Claudio Vivas

Personal information
- Full name: Claudio Alejandro Vivas
- Date of birth: 12 August 1968 (age 57)
- Place of birth: Rosario, Argentina
- Position: Goalkeeper

Youth career
- Years: Team
- Newell's Old Boys

Managerial career
- 1990–1992: Newell's Old Boys (assistant)
- 1993–1995: Atlas (assistant)
- 1995–1996: América (assistant)
- 1997–1998: Vélez Sarsfield (assistant)
- 1998: Espanyol (assistant)
- 1998–2004: Argentina (assistant)
- 2008–2009: Argentinos Juniors
- 2009–2010: Racing Club
- 2010–2011: Instituto
- 2011–2013: Athletic Bilbao (assistant)
- 2013: Sporting Cristal
- 2013–2014: Chile U-20
- 2015–2016: Banfield
- 2017–2019: Boca Juniors (academy director)
- 2019: Sporting Cristal
- 2019–2020: Bolívar
- 2021: Cusco
- 2022: Banfield
- 2022–2024: Costa Rica (sporting director)
- 2023: Costa Rica (interim)
- 2024: Costa Rica (interim)

= Claudio Vivas =

Argentinian football manager (born 1968)

Claudio Alejandro Vivas (born 12 August 1968) is an Argentine professional football manager and former player who played as a goalkeeper.
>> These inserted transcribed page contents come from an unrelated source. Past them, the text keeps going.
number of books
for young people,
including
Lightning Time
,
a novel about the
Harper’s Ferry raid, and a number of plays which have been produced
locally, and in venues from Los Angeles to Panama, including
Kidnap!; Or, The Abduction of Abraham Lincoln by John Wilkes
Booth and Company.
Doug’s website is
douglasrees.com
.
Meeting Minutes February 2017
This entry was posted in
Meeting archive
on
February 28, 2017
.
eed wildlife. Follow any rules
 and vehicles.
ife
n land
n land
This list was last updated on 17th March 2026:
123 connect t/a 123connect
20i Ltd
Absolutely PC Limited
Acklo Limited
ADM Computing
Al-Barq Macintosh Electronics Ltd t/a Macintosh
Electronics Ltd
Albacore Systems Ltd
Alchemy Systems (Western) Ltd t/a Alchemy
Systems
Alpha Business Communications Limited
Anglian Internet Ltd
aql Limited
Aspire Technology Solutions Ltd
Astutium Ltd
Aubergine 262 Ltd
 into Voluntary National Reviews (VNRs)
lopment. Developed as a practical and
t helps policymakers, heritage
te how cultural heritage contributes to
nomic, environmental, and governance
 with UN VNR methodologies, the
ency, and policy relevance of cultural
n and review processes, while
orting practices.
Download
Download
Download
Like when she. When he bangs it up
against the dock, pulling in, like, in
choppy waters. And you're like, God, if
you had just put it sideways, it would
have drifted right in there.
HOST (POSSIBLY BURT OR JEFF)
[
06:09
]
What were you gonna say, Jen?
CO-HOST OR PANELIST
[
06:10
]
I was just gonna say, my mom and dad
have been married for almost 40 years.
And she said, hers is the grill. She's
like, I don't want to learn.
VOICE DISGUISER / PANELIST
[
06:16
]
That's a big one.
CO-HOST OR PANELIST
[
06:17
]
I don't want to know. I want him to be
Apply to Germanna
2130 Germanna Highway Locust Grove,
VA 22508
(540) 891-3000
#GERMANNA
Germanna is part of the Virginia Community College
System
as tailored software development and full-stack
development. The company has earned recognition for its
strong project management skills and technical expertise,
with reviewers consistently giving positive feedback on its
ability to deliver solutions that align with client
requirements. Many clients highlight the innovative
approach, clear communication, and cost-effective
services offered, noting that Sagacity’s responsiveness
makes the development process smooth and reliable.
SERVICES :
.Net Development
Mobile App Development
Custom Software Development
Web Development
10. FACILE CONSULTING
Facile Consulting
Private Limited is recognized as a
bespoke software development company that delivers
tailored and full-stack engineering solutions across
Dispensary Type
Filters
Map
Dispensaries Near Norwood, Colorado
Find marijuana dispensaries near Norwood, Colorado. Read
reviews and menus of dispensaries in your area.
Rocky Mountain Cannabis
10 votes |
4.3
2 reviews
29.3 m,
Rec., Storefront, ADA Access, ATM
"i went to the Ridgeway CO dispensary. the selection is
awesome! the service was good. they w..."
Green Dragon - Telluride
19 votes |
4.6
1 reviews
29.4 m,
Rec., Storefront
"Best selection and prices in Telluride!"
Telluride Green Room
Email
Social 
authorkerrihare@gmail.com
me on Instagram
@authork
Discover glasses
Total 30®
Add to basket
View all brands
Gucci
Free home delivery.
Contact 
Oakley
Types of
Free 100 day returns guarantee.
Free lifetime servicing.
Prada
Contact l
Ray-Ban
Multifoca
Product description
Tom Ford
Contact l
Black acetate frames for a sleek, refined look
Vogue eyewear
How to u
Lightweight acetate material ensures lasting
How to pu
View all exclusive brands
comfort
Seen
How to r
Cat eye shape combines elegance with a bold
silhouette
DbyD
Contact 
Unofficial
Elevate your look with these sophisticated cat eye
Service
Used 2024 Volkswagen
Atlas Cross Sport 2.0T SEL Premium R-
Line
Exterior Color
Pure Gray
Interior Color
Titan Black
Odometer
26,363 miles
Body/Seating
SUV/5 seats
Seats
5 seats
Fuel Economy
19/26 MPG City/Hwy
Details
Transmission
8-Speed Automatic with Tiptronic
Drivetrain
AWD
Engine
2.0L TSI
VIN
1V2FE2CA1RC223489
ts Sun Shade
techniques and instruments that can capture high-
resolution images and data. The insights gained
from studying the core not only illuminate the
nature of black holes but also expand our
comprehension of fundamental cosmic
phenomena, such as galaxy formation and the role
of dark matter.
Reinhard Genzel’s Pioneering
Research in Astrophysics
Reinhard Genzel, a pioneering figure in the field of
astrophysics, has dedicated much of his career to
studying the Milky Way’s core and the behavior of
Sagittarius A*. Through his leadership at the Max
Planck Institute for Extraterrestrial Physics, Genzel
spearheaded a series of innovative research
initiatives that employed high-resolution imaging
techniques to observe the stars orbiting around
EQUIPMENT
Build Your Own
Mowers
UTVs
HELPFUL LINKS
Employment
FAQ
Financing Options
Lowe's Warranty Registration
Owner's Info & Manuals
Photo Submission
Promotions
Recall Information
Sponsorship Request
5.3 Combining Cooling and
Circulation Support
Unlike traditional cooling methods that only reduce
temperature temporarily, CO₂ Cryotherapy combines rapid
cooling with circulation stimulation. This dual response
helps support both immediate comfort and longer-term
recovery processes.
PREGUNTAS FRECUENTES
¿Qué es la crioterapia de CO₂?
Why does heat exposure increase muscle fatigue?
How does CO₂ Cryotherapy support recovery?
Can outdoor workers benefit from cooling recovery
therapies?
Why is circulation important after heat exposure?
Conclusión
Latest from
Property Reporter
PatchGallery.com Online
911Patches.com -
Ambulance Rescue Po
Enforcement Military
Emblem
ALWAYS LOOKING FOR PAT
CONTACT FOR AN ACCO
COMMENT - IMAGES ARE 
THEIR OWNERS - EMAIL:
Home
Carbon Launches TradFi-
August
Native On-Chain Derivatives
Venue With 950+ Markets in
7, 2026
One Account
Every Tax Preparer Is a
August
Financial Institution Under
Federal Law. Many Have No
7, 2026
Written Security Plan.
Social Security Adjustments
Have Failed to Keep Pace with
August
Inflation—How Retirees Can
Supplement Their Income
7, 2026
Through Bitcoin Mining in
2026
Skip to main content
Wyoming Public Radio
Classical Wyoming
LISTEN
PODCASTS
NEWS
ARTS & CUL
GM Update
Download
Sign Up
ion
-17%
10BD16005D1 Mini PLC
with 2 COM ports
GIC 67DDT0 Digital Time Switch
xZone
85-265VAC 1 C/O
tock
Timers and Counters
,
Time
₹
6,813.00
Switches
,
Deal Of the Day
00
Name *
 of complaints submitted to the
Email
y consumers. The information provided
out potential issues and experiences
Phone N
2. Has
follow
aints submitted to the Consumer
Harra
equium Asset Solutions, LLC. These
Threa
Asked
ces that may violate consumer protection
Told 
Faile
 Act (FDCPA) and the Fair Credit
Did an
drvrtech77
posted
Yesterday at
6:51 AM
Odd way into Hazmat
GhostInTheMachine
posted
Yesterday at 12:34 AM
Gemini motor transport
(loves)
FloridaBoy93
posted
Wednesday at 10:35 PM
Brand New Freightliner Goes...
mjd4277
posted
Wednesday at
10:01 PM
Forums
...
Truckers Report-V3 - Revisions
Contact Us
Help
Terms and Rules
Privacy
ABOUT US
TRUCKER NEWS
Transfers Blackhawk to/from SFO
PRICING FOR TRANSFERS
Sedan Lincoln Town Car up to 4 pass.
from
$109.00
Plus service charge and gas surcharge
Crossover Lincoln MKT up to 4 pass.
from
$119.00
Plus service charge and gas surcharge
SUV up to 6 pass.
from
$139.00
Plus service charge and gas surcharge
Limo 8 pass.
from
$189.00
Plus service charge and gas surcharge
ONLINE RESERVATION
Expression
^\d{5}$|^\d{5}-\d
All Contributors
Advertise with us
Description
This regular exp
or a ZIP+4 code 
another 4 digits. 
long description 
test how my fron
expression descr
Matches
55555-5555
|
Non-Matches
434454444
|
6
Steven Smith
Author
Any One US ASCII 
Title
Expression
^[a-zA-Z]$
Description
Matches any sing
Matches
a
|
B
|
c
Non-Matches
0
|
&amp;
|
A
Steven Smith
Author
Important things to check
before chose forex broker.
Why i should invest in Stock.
He last served as the interim manager of the Costa Rica national team.

==Coaching career==
Vivas started his management career at Argentinos Juniors and he became famous by working as assistant of Marcelo Bielsa at the Argentina national team and at La Liga club Athletic Bilbao. In 2019 he became the manager of Bolivar, however in late 2020, was fired. In April 2021, Vivas became the head coach of Cusco FC of the Peruvian Primera División.

==Personal life==
Vivas' older brother Marcelo is also a football manager.